In the three years leading up to 2000, commercial banks loaned enormous sums of money to telecom, cable and technology companies to finance capital-spending programs. These loans weren't backed by assets, but were based on projections that all three sectors would have sales growth rates several times that of the economy for many years to come.
Last summer it became clear that sales growth would not meet those heady projections. Instead of the 14% growth projected by analysts for telecoms this year, for example, actual sales will shrink. Companies without revenues don't make interest payments. And so by the fall of 2000, OCC teams were forcing regional banks to downgrade loans and reduce business lending.
This is how the Clinton administration artificially pumped up the economy in the late 1990s to help stave off impeachment. It has been obvious to me since early last year that something fishy was going on, I just couldn't figure out what it was. Clearly the White House was giving orders to the bank regulators to pump as much capital as possible into the tech sector. Eventually even the Clinton-appointed bank regulators realized they were headed off a cliff and started tightening up lending standards. This instantly reduced the book value of thousands of highly leveraged companies. As in all such tightenings, the regulators got carried away and now even legitimate businesses cannot borrow money. Clinton himself couldn't have cared less, he avoided impeachment and knew he would be long gone by the time the true impact of the tightening was felt.

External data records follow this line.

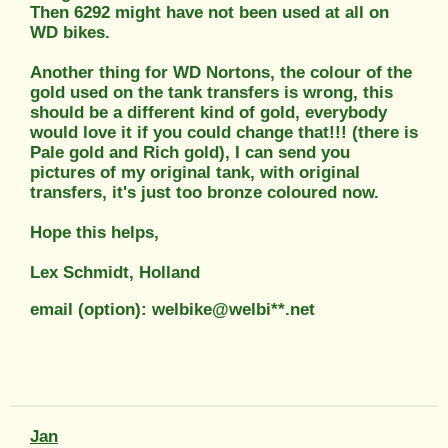
Then 6292 might have not been used at all on
WD bikes.
Another thing for WD Nortons, the colour of the
gold used on the tank transfers is wrong, this
should be a different kind of gold, everybody
would love it if you could change that!!! (there is
Pale gold and Rich gold), I can send you
pictures of my original tank, with original
transfers, it's just too bronze coloured now.
Hope this helps,
Lex Schmidt, Holland
email (option): welbike@welbi**.net
Jan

The really bad news is that most of the heads of the bank regulatory agencies are Clinton holdovers, and there are dozens of bureaucrats in these agencies that were hired in the last 8 years.
Aldrich speaks from the grave.
In fact, banking on "future sales" is exactly what EVERY new company does. Virtually no new venture has assets. Berry Gordy started Motown Records with $500 and no assets. C. W. Post was broke when he started Post cereals.

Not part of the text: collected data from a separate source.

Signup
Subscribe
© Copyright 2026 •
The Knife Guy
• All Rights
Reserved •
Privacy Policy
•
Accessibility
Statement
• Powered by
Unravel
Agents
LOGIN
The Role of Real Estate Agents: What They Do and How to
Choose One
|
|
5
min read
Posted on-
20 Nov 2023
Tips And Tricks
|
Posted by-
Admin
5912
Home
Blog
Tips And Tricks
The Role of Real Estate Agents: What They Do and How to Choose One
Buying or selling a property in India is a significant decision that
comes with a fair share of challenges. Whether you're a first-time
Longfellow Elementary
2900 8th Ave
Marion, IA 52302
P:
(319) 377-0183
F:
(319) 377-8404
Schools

What happened? The telecom markets STOPPED growing. But why? There was no demand for faster, and better, information. There certainly is no glut here, where I can't even get past a 56k Modem. No, what happened is that you have a "knot in the hose." You have flowers that need the water at one end (new companies) and you have plenty of water at the other (new technologies in rapid data transmission, computerized video, MP3 technology) but there is a blockage in delivering the info. This is---and there are different explanations, I'll admit---because the Baby Bells have the technology, but not the authority, to open their wire to digital info; and the local telecoms have the authority, but not the wire.
There is also a massive shortage of VENTURE capital, which the author seems to confuse with the "money supply." WE DO have a deflation in the money supply, but even before this there was a drying up of telecom venture capital---likley due to the factors I mentioned above.